ハルドゥーンと旅を同行するようになり、1週間以上である。

ハルドゥーンの話は、とりとめのない世間話や、ハルドゥーンが旅してきた各地の話がほとんどであった。

シャルルからは、彼が学んできた神学の話がほとんどであった。

ハルドゥーンの集団の出発点は、ギリシャのエフェソスと言うことであり、シャルルが修道院時代に身につけたギリシャ語や歴史の知識は、語るほどの自信がなかったからである。


「私に今、理解できているところといえば、圧倒的な技術力と・・」

「全てを開放し、取り込んでいく伝統と魅力でしょうか。」

やや、苦しい答えである。


 ハルドゥーンもこれには苦笑するしかない。

「シャルル様には、もっと深い話をする必要がありますな・・」

ハルドゥーンの瞳が、キラリと輝いた。




 既に夕焼けがフィレンツェの街を包んでいる。

シャルルは、少し迷っていた。

今までの街道沿いの小さな町ならば、夜はハルドゥーンの集団のテントで眠っても、さして不都合はなかった。

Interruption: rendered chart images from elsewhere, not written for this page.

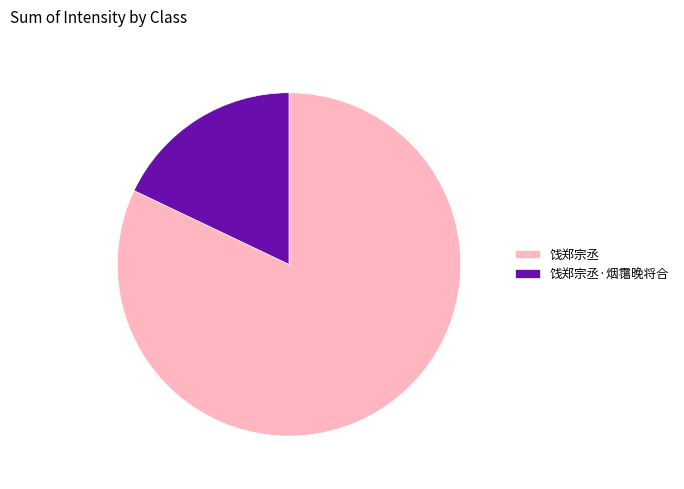

Is there a majority slice in this chart?

Yes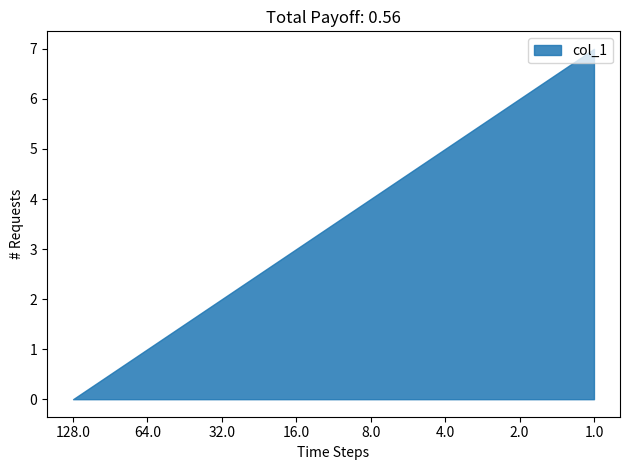

Does the chart display data point markers on the line(s)?

No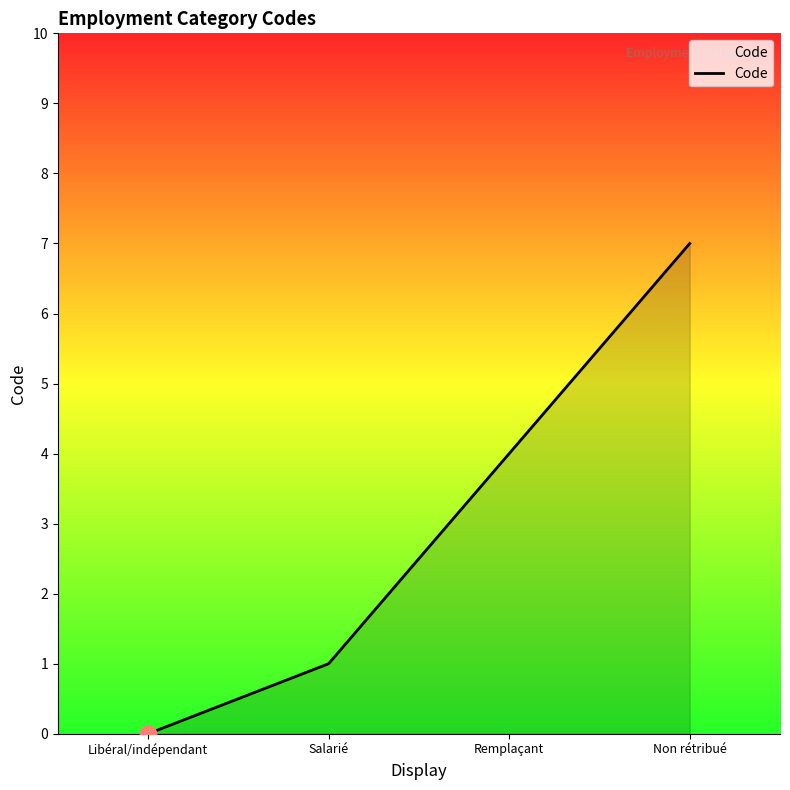

How many lines are shown in the chart?

1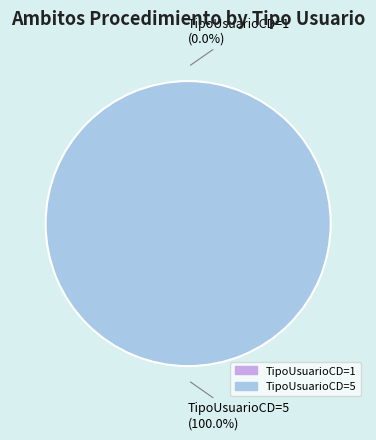

Which category accounts for the majority?

TipoUsuarioCD=5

修道院や教会が見つからなかったという、「言い訳」が可能であることと、シャルルにとって、ハルドゥーンやメリエムの集団の中にいることが、居心地が良かったためである。

しかし、ここ古代からの大都市、フィレンツェには、ミラノの修道院長と昵懇の仲の聖職者も多いし、またシャルルの実家の取引先も多い。

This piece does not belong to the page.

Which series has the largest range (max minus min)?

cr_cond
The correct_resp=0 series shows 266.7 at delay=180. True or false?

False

「ここでは、修道院か教会の扉を叩かねばいけないかな、ミラノの修道院長や実家の両親や兄の心配は深まるだろうし・・」

「それに、既に情報が伝わっているかもしれない。おせっかいなミラノの修道院長や、家族から・・・そうなると。いつ、誰に声をかけられても不思議ではない」

「そうは言ってもなあ・・・」


隣に座っているメリエムの顔が沈んでいることも、迷いの一因である。

また、昼間にハルドゥーンが語った「深い話」も気になっている。


「シャルル・・・」

メリエムは既に涙声である。

「誰か来たよ、シャルルを見ている」


メリエムの言葉の通り、数人の聖職者がシャルルの前に向かってくる。

真ん中の人柄の良さそうな聖職者が、頭を深く下げた。

「ようこそ、シャルル様。ここフィレンツェへ・・司教がお待ちかねであります」

「温かいお食事も、ご用意いたしました」

「また、ご実家のお取引先を含め、フィレンツェの数多くの有力者の方々も、すでにテーブルについております」

淀みのない丁寧な話しぶりである。


 しかし、シャルルが、聖職者たちを見たのは、最初のうちだけであった。

全く反応が無いのである。

「シャルル?」

「シャルル様?」

メリエムと聖職者たちから、声がかかる。

シャルルは、聖職者の話の途中から、すでに暗くなった空と、輝く星を見つめているのである。